--- START ---

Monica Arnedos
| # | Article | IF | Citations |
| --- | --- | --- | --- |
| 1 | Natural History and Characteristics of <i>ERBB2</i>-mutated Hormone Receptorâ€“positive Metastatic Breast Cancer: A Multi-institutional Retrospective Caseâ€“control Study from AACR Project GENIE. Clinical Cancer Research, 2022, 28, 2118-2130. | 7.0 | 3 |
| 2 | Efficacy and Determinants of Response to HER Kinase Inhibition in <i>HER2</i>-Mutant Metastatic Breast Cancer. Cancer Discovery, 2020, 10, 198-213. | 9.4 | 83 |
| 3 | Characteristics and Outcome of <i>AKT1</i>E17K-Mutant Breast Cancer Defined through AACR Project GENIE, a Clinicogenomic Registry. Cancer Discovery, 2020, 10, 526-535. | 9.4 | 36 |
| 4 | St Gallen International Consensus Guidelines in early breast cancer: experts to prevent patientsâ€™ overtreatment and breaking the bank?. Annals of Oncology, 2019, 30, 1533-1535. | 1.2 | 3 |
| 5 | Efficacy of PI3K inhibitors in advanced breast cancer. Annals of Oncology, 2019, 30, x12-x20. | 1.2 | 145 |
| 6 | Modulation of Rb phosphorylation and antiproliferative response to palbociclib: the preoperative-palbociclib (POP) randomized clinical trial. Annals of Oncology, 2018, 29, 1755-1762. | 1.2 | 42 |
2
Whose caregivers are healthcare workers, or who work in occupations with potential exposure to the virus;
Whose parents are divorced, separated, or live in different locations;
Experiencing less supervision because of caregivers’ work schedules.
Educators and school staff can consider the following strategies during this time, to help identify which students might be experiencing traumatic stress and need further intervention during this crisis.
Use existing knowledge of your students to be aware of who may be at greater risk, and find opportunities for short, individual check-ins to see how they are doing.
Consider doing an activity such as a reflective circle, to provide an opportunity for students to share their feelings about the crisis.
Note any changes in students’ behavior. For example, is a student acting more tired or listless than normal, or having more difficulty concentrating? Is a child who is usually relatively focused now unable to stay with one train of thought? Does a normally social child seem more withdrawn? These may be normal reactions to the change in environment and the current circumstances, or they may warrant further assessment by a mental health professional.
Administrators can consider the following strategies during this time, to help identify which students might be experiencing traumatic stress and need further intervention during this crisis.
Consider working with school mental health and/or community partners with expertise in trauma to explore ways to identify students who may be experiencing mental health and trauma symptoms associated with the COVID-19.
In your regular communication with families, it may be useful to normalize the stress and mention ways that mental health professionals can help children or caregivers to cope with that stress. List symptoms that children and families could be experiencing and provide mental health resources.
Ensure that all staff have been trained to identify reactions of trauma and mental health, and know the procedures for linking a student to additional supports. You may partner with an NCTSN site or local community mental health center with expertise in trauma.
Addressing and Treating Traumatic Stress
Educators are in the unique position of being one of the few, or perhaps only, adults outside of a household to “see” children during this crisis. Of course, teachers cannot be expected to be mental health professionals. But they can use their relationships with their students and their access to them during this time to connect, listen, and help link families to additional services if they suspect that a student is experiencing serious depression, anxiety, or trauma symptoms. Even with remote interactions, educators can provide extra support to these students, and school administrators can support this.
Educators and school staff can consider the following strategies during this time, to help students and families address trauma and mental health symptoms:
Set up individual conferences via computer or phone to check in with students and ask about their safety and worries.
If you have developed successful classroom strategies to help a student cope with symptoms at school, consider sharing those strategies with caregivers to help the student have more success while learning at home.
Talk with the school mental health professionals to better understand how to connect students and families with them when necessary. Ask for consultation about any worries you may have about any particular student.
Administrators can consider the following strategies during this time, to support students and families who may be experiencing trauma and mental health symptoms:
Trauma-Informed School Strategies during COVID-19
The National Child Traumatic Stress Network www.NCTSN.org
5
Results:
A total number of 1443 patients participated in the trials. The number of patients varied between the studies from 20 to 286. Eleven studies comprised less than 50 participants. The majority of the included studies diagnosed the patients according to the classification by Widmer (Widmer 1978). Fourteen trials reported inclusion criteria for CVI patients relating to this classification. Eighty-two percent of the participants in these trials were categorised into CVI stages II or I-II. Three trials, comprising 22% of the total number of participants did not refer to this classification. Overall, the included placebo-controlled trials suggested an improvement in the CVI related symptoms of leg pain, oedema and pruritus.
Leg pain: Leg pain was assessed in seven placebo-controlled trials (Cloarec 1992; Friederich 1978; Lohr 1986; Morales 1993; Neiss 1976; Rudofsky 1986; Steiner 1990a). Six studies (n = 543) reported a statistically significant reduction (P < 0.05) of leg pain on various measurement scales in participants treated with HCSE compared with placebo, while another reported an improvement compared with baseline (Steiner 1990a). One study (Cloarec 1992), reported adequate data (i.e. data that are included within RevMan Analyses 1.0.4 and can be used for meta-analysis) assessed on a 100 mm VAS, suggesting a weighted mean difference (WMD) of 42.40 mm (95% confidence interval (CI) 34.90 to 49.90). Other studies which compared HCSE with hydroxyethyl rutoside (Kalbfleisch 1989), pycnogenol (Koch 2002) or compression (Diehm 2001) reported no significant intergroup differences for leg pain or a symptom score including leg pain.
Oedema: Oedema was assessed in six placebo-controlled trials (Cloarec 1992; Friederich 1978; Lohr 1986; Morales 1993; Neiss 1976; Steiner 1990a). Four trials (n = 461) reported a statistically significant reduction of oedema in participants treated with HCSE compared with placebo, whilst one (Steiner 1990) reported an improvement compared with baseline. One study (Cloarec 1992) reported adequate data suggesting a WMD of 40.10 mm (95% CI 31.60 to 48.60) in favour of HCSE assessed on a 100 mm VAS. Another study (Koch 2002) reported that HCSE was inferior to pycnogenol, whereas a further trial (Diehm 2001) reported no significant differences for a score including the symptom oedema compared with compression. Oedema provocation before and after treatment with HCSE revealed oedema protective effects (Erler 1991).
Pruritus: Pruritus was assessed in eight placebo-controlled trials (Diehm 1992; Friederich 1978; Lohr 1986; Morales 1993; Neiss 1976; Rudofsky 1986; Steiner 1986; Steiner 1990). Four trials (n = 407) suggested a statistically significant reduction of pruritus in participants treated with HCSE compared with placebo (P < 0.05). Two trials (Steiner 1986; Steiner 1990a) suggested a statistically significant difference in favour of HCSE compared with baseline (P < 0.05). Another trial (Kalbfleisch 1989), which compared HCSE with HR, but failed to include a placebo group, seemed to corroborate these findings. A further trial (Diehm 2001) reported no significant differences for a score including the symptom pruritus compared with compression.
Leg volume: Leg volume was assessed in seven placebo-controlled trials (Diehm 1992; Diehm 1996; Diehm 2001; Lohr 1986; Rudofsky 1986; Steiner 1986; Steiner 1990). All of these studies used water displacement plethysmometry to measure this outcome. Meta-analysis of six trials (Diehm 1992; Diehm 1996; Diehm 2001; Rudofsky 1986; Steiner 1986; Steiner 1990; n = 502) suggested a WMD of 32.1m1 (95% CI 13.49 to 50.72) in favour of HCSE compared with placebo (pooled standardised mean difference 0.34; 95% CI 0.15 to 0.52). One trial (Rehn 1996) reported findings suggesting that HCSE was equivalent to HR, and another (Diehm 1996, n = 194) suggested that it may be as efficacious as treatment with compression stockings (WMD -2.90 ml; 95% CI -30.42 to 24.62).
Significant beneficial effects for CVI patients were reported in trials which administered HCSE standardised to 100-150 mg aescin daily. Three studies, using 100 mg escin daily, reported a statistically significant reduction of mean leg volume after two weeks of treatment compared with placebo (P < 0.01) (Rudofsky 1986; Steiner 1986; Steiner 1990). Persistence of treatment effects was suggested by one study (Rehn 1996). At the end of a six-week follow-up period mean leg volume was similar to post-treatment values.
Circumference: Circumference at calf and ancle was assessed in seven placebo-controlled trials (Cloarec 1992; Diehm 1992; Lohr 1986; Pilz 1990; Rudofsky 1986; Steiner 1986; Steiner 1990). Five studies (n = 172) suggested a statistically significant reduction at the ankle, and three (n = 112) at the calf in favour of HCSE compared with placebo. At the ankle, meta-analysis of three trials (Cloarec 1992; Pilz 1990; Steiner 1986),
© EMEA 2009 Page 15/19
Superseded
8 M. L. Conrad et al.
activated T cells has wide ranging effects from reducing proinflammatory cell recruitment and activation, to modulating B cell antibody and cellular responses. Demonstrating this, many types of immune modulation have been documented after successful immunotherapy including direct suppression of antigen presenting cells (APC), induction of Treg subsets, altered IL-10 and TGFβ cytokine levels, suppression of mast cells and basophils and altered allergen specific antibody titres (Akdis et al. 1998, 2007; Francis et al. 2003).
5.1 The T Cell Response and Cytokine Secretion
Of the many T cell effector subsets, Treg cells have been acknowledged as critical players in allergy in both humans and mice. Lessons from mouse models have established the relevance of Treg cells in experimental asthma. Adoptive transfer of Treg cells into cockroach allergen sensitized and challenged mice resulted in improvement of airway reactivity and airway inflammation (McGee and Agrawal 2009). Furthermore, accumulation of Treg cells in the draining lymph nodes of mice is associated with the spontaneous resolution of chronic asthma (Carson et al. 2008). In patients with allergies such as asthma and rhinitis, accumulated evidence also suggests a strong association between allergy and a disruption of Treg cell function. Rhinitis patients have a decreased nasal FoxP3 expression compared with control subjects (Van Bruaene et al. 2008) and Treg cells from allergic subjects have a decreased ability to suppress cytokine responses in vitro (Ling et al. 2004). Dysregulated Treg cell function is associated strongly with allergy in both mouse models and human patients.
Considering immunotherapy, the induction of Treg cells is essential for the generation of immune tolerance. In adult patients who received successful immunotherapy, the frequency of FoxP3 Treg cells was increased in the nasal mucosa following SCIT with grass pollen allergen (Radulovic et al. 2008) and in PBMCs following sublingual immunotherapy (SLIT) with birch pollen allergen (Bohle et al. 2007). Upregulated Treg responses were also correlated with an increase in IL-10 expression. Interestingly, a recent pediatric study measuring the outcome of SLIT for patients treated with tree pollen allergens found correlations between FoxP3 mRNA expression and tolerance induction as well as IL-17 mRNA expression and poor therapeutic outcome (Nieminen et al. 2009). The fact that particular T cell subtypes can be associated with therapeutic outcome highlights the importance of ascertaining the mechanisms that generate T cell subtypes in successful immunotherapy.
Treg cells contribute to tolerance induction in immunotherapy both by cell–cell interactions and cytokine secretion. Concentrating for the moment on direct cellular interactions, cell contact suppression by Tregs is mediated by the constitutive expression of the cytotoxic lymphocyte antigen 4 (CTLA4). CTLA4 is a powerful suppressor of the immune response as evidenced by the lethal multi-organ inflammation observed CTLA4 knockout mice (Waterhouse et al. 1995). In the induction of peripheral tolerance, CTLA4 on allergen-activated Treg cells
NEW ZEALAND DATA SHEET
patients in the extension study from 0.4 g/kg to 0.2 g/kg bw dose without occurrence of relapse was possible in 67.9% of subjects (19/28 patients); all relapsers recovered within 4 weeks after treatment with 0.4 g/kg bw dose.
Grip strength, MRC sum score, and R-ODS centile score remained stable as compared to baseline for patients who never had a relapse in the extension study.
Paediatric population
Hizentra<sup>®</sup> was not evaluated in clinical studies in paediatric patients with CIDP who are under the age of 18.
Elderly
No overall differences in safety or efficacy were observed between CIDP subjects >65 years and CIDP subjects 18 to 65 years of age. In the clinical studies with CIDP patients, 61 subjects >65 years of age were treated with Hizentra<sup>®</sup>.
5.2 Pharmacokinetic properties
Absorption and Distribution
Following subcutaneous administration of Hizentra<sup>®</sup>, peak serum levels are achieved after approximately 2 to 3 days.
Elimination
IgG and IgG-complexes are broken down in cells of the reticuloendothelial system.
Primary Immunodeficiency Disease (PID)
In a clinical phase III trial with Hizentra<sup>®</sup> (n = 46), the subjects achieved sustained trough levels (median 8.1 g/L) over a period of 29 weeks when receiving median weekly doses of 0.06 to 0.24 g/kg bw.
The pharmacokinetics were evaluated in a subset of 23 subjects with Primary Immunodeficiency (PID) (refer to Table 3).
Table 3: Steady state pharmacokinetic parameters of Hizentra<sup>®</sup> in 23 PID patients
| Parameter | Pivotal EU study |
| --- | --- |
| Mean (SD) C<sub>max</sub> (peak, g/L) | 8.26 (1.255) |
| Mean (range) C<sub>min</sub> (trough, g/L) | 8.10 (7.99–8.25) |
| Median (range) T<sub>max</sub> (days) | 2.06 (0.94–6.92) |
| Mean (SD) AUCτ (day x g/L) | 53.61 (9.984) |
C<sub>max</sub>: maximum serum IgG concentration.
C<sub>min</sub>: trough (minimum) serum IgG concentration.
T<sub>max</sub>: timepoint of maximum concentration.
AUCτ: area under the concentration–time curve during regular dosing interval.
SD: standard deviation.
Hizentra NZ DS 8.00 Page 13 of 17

--- END ---

Problem requirements
Copy out each line in the listing that has the word "cellular".

Worked solution
activated T cells has wide ranging effects from reducing proinflammatory cell recruitment and activation, to modulating B cell antibody and cellular responses. Demonstrating this, many types of immune modulation have been documented after successful immunotherapy including direct suppression of antigen presenting cells (APC), induction of Treg subsets, altered IL-10 and TGFβ cytokine levels, suppression of mast cells and basophils and altered allergen specific antibody titres (Akdis et al. 1998, 2007; Francis et al. 2003).
Treg cells contribute to tolerance induction in immunotherapy both by cell–cell interactions and cytokine secretion. Concentrating for the moment on direct cellular interactions, cell contact suppression by Tregs is mediated by the constitutive expression of the cytotoxic lymphocyte antigen 4 (CTLA4). CTLA4 is a powerful suppressor of the immune response as evidenced by the lethal multi-organ inflammation observed CTLA4 knockout mice (Waterhouse et al. 1995). In the induction of peripheral tolerance, CTLA4 on allergen-activated Treg cells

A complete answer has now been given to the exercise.